We began to have sex again and it was good, for both of us and began to talk and go out together. However, a couple of days ago, I found a receipt for a mobile phone; for which he denied ownership. However, when pressed, he admitted it and told me that it was because he had wanted to contact his ex girlfriend/friend, as she had sounded down and he felt obligated to contact her, to find out what was the matter. She seems needy and writes as though she is still seventeen. She is moving well away from our area, once she has sold her house. He said that she had always been there for him, in the past and that he felt an obligation. He assures me that he doesn't want to meet her, or isn't in love with her, still. I was mentioned in his correspondence to her, not ignored.
We obviously did row about this one, as he swore that he wouldn't contact her. We made love that night, after the row. The following day, he came back sheepishly, with another phone and told me that he had two, as he was frightened that after buying the first one, he had had to offer his name and address to the shop. I didn't know whether to laugh or cry! But, at least he admitted it.
His father has been in a questionable relationship with a local woman for the last twenty years and everyone knows, even his wife, who is devastated; but still he continues. He sees nothing wrong in it. My husband does and says always looked up to his father's long marriage and was disgusted when he found out it was a sham. He said that he didn't want to divorce, when he found out about my affair, as it would bring shame and he was gutted when he found out about his father. He says he felt guilty writing to this other woman, but wanted someone to talk to, as he was lonely. He said the nights were the worst, as I slept apart from him and also didn't go out with him. I see this completely now and do regret my selfishness there, but also accept that he made no move, either because it was easier not to, after the unaccepted affair, all those years ago.
He has told me that he realises that he can't contact her, after I gave him an ultimatum, of either continuing what I see as an emotional affair, or a divorce. He said that he wasn't prepared to sacrifice his family for a few phone calls.
Since then, our relationship has taken a few steps back and after talking once again, he says that he doesn't feel that he has moved forward in the last few weeks. He says he doesn't want a divorce, because of the boys, but says that he no longer feels 'in love' and wonders that if the boys were gone, he would want to separate. He seems to look at me oddly and says it is because of all the hurt, caused both by him and shown in my eyes.
Both of us are private people and don't tend to go out together socially and he has in the past,had to go out without me, to family functions, as I have chosen to stay away, probably too selfishly.
I don't really know what to do now; counselling, or just die in a heap! I don't want a divorce. I want us to try and he told me that he did too, until the latest blip with the phones. He now says that he doesn't think he's moving on at all. It has only been about four weeks though, since it all flared up. Surely, it's going to take a lot longer than three or four weeks!

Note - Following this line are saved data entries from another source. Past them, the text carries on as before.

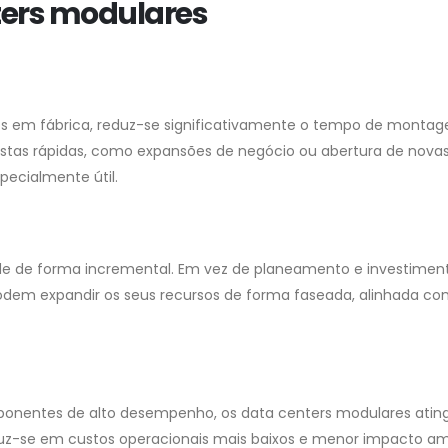
ters modulares
s em fábrica, reduz-se significativamente o tempo de monta
ostas rápidas, como expansões de negócio ou abertura de nova
pecialmente útil.
ade de forma incremental. Em vez de planeamento e investimen
odem expandir os seus recursos de forma faseada, alinhada co
onentes de alto desempenho, os data centers modulares ati
raduz-se em custos operacionais mais baixos e menor impacto am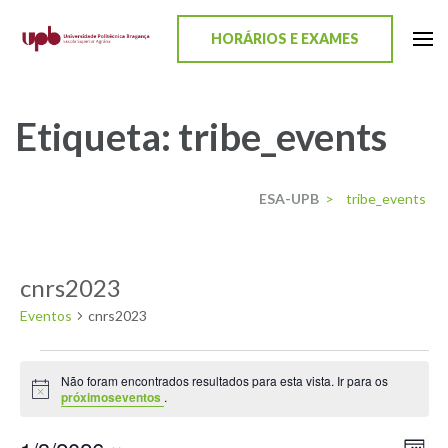
content
HORÁRIOS E EXAMES
ESA-UPB
Uma escola de biociências
Etiqueta:
tribe_events
ESA-UPB
>
tribe_events
cnrs2023
Eventos
cnrs2023
Não foram encontrados resultados para esta vista. Ir para os
Aviso
próximoseventos
.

He says he cares, finds me physically attractive and enjoys sex with me. In company, he pats my bottom and looks into my eyes and tells me that I should see what's in them. Still waters run so deep with him though and he is a one woman man, but is hurt easily and builds walls around himself. He says that he is now 'over' my infidelity, after talking, but still feels not in love.
Anyone, please. As I am now at a loss as to where to go with it all, now.